First, let’s notice that there are a few “concrete” ways to make sure we’re not materialistic: we must be rich in good works, generous and ready to share. Am I constantly doing good for others? Could I be described as generous and ready to share? Also, there is a concrete line of knowing we have put money ahead of God: if we’ve allowed pursuit of wealth to lead us to sin. Verse 9 says wanting to get rich brings temptations, and so if we’re sinning in our pursuit of wealth (lying, stealing, hurting others, or forsaking church to get more money) we have definitely crossed a line of loving money more than God.
Second, though, notice how many of those materialism issues are invisible, that only God can know:
· Contentment – am I content? God wants me to be (verse 6). But if I’m not, how could anyone know from the outside?
· Loving money – do I love money? God says it is the root of many evils (verse 10). But if I love it, how could anyone really tell from the outside?
· Not being conceited – Am I conceited because of what I have? God says not to be (verse 17). But if I am conceited in my possessions, how could anyone tell?

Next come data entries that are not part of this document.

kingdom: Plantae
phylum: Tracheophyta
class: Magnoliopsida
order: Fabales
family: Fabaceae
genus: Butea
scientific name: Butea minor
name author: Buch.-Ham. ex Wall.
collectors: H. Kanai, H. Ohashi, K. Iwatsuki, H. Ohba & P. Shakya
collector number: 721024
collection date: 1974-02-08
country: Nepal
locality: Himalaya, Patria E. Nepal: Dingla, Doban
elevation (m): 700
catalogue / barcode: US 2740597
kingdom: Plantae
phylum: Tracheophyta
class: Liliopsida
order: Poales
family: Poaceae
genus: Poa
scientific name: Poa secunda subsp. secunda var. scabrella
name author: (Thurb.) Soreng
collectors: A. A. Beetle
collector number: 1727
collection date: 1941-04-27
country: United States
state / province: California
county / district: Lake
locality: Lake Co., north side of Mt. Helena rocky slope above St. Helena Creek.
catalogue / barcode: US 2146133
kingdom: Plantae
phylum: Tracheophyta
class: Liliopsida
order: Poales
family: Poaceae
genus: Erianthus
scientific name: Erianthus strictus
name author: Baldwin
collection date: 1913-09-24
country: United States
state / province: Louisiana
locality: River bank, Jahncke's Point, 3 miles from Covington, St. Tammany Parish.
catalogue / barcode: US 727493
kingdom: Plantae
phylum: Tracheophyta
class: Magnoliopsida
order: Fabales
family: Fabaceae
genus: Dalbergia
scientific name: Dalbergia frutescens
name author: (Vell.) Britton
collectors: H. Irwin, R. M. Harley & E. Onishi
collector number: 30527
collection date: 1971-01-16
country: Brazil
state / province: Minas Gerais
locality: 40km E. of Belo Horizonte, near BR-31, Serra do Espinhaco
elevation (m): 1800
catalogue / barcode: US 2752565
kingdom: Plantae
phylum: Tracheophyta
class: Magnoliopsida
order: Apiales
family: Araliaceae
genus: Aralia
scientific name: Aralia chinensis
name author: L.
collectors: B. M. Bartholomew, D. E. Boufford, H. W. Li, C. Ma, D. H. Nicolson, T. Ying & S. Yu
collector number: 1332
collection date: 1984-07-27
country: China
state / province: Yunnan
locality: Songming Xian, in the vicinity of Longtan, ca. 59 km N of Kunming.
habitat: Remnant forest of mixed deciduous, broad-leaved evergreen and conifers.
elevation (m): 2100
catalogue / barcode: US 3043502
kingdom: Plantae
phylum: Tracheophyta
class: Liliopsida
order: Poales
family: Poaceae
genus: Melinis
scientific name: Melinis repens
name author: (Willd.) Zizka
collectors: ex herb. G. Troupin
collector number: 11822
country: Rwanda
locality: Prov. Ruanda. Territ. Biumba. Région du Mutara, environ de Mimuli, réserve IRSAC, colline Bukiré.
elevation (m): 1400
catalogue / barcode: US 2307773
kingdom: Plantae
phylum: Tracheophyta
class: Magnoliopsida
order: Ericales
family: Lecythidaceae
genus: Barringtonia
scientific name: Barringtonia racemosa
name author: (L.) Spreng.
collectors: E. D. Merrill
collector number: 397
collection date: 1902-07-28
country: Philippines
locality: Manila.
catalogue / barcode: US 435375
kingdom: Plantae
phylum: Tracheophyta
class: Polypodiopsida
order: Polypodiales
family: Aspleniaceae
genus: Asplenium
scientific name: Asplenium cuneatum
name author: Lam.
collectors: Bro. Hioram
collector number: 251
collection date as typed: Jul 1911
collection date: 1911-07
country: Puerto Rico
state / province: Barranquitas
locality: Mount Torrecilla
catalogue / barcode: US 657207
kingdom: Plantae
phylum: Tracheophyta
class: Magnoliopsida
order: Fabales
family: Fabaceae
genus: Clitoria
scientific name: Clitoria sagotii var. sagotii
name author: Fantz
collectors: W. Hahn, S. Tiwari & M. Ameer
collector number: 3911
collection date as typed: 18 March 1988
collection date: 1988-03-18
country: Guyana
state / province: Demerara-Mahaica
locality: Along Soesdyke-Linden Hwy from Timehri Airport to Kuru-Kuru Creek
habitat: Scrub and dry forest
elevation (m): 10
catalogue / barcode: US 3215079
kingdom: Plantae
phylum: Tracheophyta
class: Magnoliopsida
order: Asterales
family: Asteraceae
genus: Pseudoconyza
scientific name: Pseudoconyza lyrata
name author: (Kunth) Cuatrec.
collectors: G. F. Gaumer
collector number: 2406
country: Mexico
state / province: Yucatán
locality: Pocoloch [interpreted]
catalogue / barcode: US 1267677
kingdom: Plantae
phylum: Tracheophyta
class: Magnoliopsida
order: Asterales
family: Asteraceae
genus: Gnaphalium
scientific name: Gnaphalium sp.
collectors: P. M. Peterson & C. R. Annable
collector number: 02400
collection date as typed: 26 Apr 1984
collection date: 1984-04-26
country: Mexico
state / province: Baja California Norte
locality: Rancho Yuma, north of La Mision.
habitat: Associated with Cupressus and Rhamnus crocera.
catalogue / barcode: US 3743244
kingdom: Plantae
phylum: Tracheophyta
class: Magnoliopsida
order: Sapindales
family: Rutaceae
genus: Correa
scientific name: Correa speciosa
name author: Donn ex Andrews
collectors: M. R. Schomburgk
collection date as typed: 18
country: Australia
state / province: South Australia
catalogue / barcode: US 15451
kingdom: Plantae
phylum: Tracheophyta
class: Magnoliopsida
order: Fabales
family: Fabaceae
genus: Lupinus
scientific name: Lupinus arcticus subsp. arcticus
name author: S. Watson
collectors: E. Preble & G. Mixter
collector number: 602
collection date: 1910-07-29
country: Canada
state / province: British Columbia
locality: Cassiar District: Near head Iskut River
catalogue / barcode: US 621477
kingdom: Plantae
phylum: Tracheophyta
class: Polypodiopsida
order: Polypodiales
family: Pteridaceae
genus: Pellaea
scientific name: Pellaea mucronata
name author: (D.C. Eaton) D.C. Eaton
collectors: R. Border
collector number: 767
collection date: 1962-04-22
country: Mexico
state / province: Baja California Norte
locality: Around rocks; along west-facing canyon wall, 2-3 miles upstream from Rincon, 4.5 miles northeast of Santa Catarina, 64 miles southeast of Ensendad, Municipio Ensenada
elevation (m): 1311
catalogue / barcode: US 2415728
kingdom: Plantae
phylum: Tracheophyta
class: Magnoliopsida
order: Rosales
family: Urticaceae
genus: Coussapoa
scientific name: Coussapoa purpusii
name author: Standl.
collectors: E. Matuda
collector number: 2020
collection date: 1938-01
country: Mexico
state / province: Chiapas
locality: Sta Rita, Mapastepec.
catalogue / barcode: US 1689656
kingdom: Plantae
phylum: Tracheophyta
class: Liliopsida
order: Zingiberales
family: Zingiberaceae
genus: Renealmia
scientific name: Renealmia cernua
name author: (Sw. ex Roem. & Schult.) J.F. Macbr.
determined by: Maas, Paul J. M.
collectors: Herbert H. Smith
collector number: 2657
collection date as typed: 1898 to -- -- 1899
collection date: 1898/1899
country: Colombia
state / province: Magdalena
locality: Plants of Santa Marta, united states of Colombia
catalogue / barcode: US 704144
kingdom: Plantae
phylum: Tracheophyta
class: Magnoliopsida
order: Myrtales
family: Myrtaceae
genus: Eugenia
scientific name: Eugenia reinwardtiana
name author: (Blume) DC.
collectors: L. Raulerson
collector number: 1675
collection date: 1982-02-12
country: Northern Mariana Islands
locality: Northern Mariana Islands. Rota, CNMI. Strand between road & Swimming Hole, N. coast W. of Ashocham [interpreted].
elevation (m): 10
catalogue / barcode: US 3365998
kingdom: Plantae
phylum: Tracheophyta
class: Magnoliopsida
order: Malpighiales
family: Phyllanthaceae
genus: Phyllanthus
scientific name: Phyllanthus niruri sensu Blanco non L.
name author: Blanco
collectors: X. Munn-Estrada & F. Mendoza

· Fixing my hope on God (rather than possessions) – Do I trust my stuff or do I trust God for my true hope? (verse 17) No one could ever tell from the outside, right?
· The same is true in other parts of the Bible: no one from the outside could know if I give but I give grudgingly with a heart that’s not cheerful about it (2 Cor. 9:7), or that I am trying to serve both God and money (Matt. 6:24), or that I am always inwardly stressing about having enough stuff (Matt. 6:25-33).
So much of the battle against materialism is invisible from the outside! Materialism is hard to pinpoint, and hard to talk to help others with, because it’s rare that we can actually see outward signs of it in each other’s lives.
The Invisible Challenge
Materialism, therefore, provides a unique challenge within our hearts. It’s easy to hide, because others usually can’t see it. Your fellow Christian probably won’t approach you worrying about materialism in your life, because he can’t see it. It’s a battle within your heart.
So in a culture where wealth is common and available, we must be careful. Of all people, we are most likely to fall in the “rich young ruler” category: looking great from the outside but drowning in our own possessions on the inside. Let’s be honest enough with ourselves to constantly reflect and pray about materialism. If you’re like me, you’ll have some times in life where you don’t feel it’s a problem, and other times where you feel you may be getting a little too attached to your money and possessions. It’s a constant battle. And somewhat frustratingly, an invisible one. Let’s allow our relationship with God to keep a spotlight on this part of our hearts, and use our monetary blessings the way God wants them to be used.
Between me and God, I must constantly be reflecting on my heart and seeing if I’ve fallen in love with money or possessions. If Jesus were to talk to me today about my attitude toward money, what would He command me to do?